_What to produce:_
Reproduce every text line of the records below verbatim, omitting the pictures.

** Begin Records for this exercise **

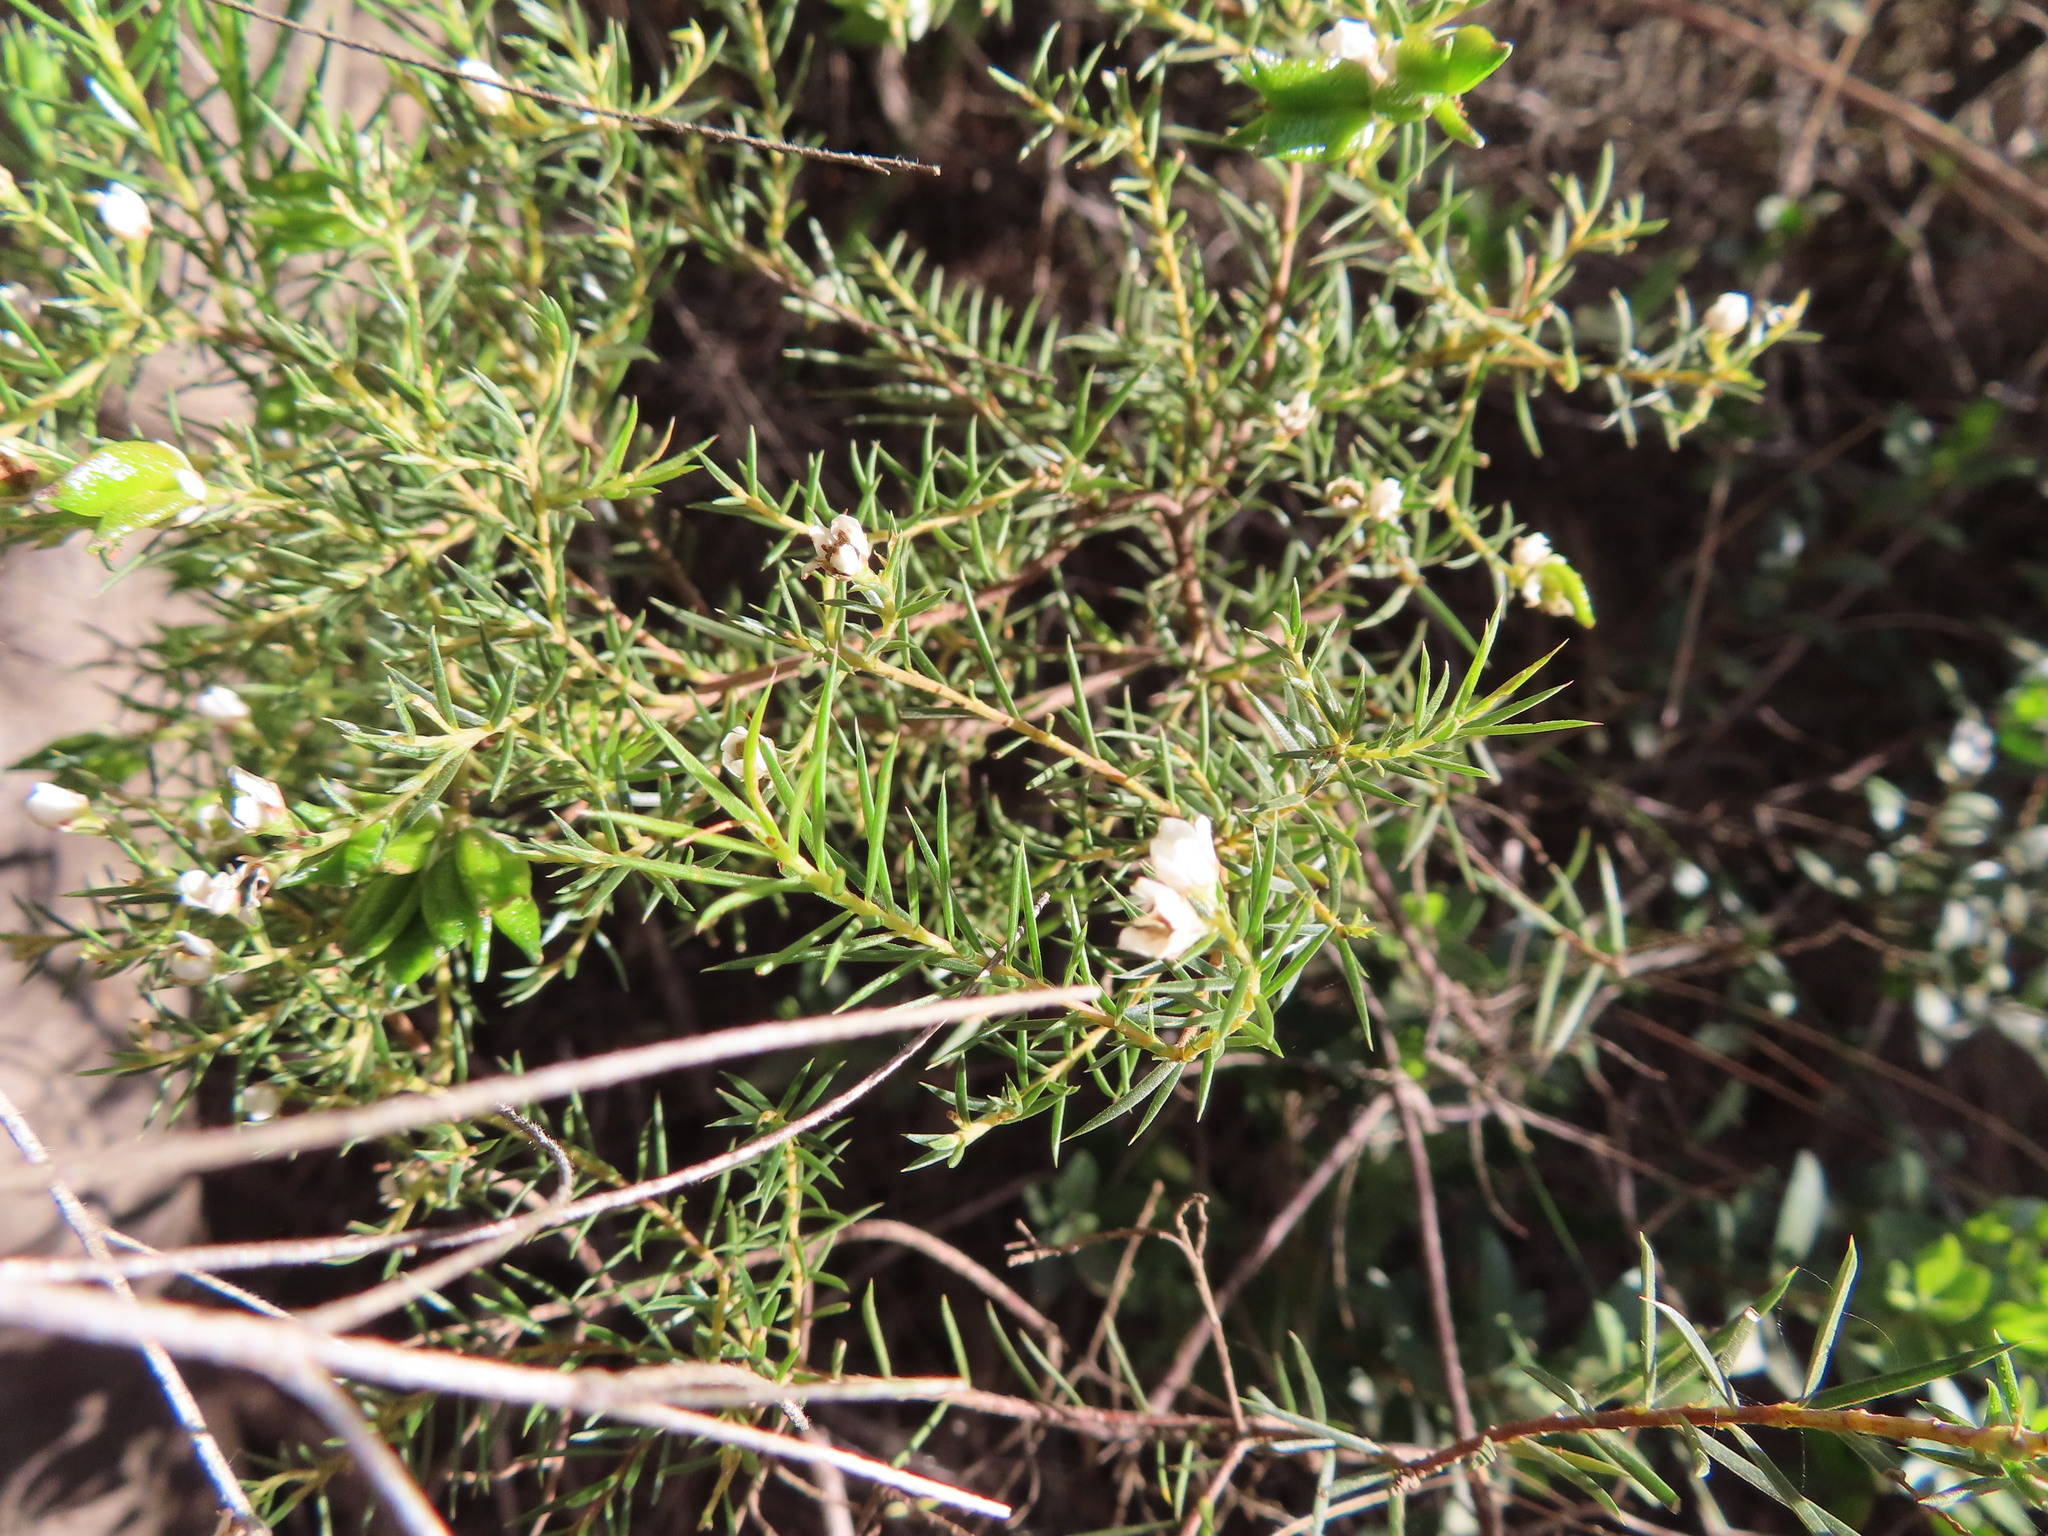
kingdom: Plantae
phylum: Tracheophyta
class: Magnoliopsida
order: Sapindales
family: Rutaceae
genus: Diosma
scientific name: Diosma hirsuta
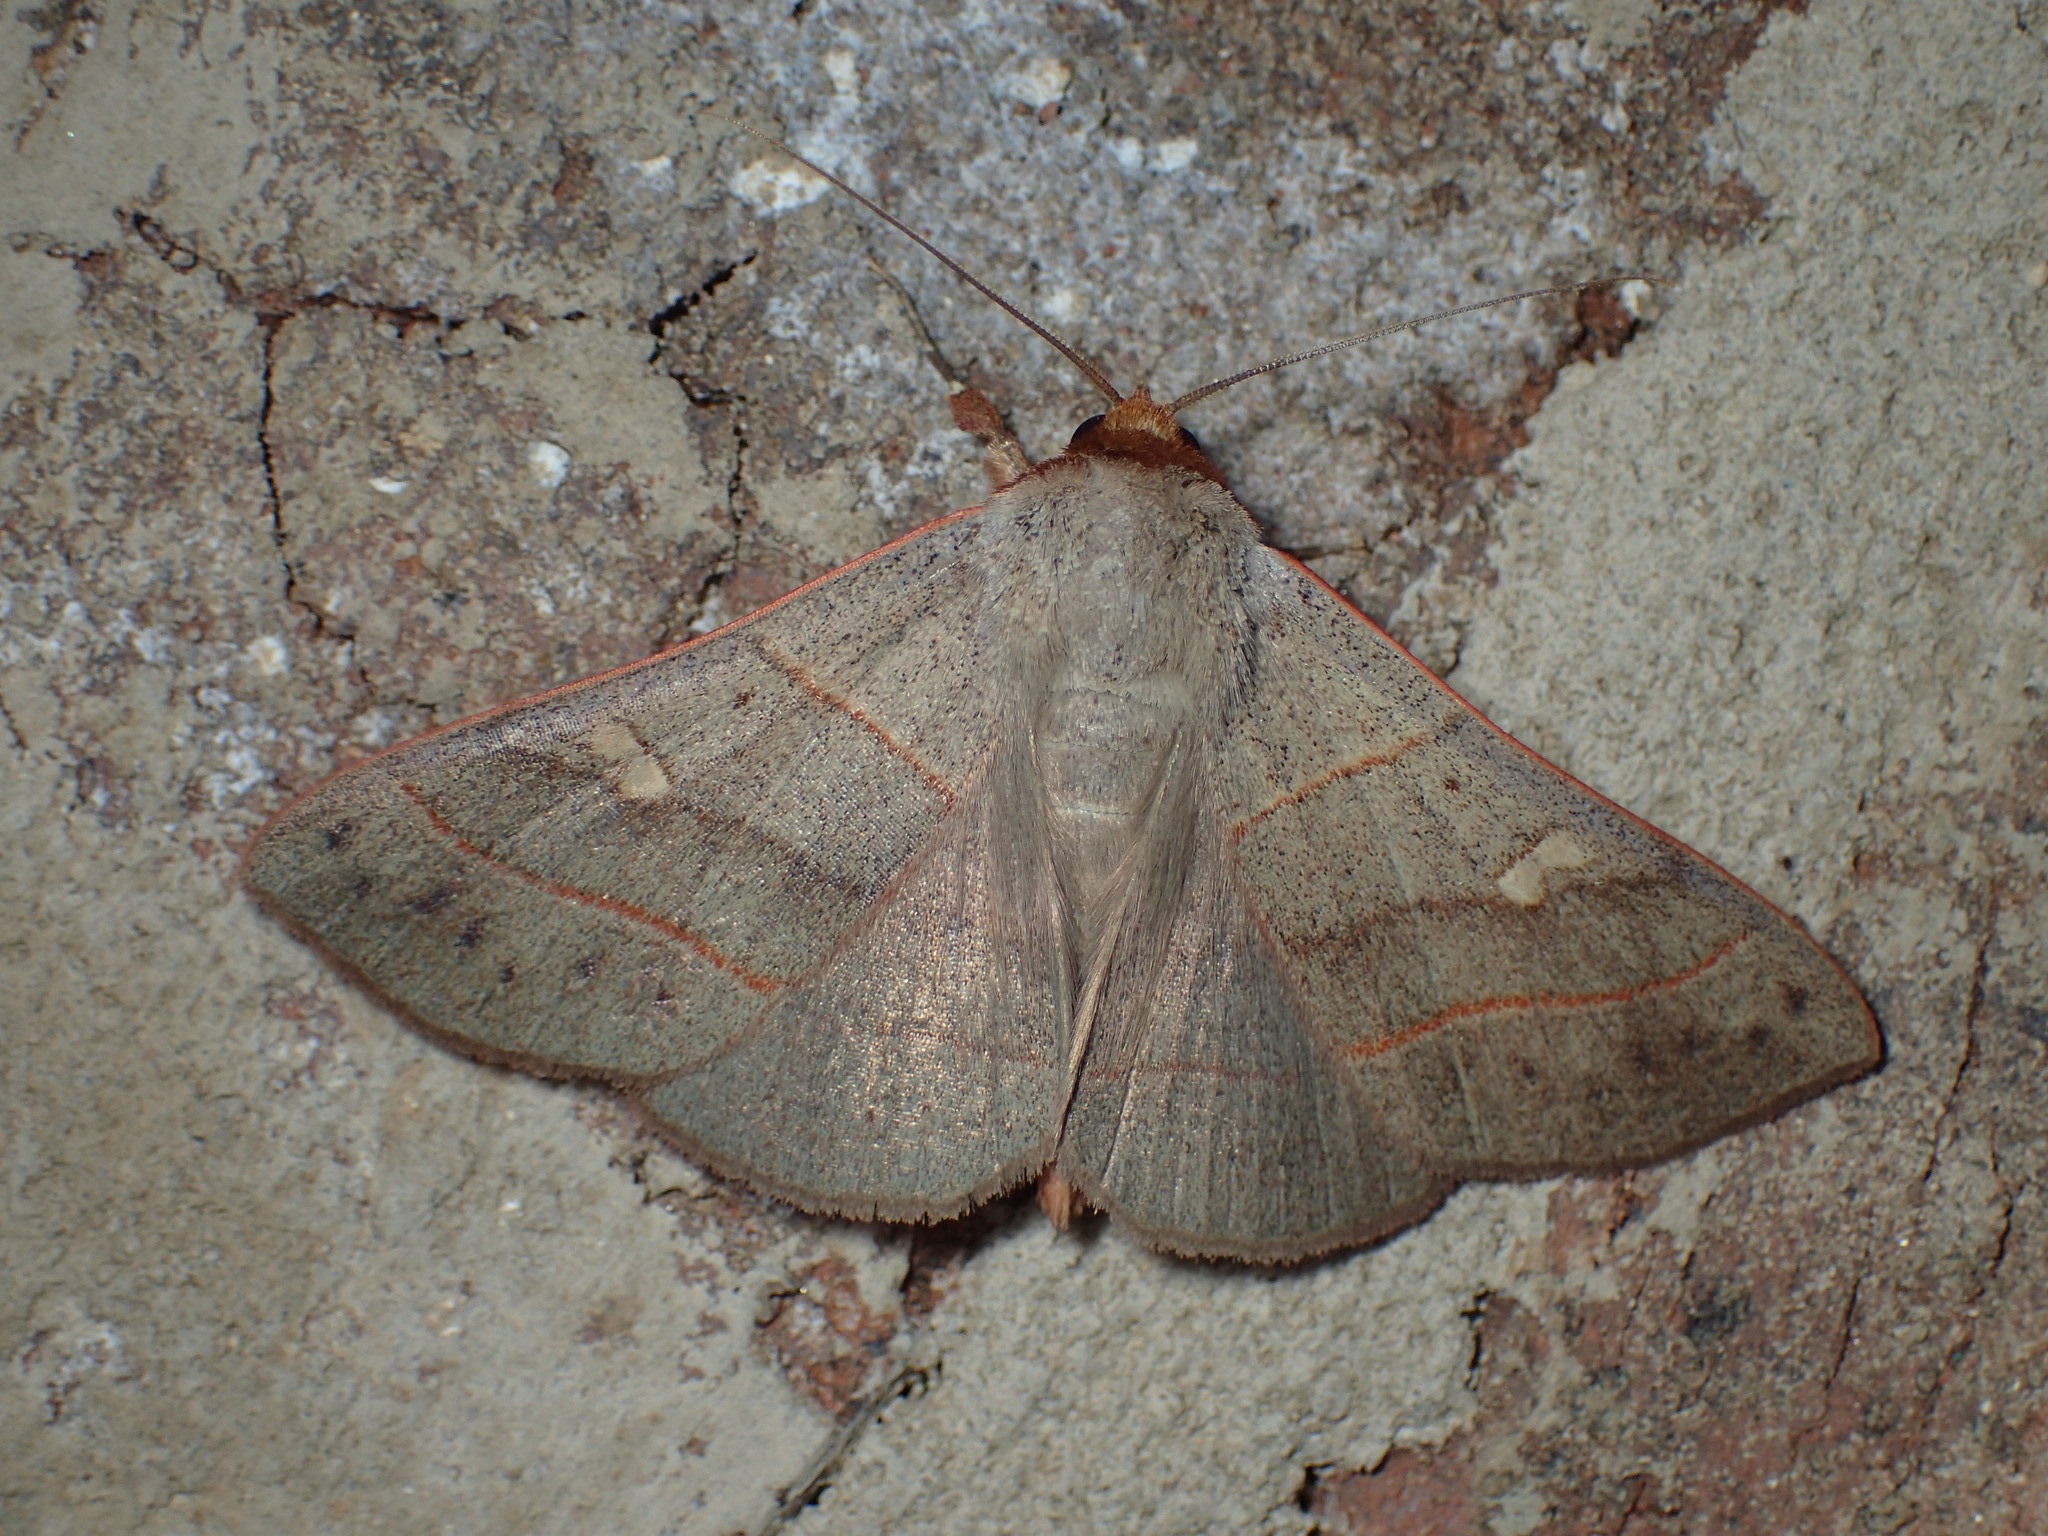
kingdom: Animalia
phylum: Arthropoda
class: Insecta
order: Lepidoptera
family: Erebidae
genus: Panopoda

** End Records for this exercise **

_Task answer:_
kingdom: Plantae
phylum: Tracheophyta
class: Magnoliopsida
order: Sapindales
family: Rutaceae
genus: Diosma
scientific name: Diosma hirsuta
kingdom: Animalia
phylum: Arthropoda
class: Insecta
order: Lepidoptera
family: Erebidae
genus: Panopoda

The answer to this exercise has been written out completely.